Compare that to Grey's Anatomy recent, fifth season finale, where it was left uncertain as to whether two of the show's original characters will live or die when season six begins. One character, Izzie Stevens, had been battling cancer, so if she had died it would've been understandable and, given the previous three-hankie episode where she was married, poetic and tragic. But instead, the show had Izzie AND George O'Malley facing death, as O'Malley was hit by a bus and potentially fatally injured. Tacky. Grey's fourth season finale ended on a much better, more uplifting note, with Meredith Grey committing to Derek Shepherd by making a "house" of candles on the plot of land Derek had picked out for their future home, even as O'Malley learned he'd failed his intern exam.
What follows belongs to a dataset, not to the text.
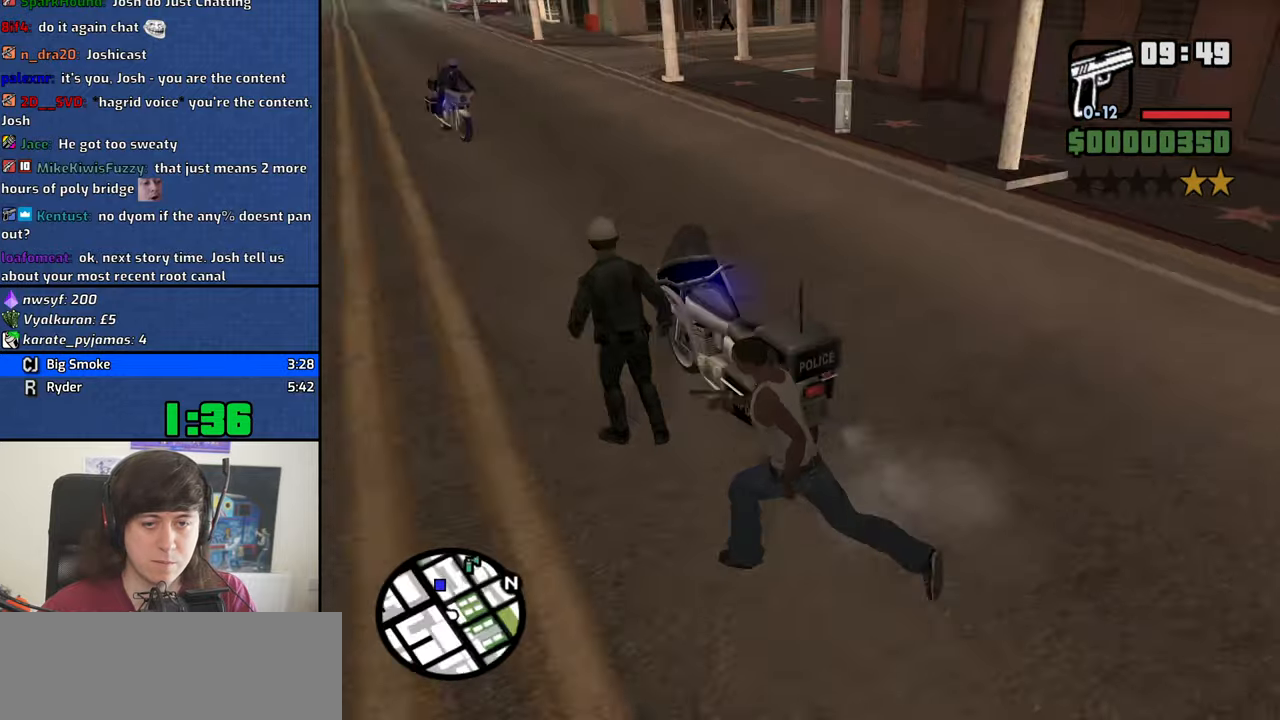
{"keys": [], "events": [[83, "f", "down"], [166, "a", "up"], [166, "f", "up"], [166, "w", "up"], [266, "f", "down"], [350, "f", "up"], [400, "f", "down"], [500, "f", "up"]]}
Grey's season finale notwithstanding, the rest of this year's season enders were all over the map as far as quality goes.

Lost's season ender was good, but I thought it opened up too many different and confusing themes. Whereas the season three flash-forward finale blew my mind, this season's ending frustrated me because I was (and still am) having trouble reconciling the religious imagery and overtones with the sci-fi time travel angle, plus I feel deceived about the whole John Locke-is-really-dead twist.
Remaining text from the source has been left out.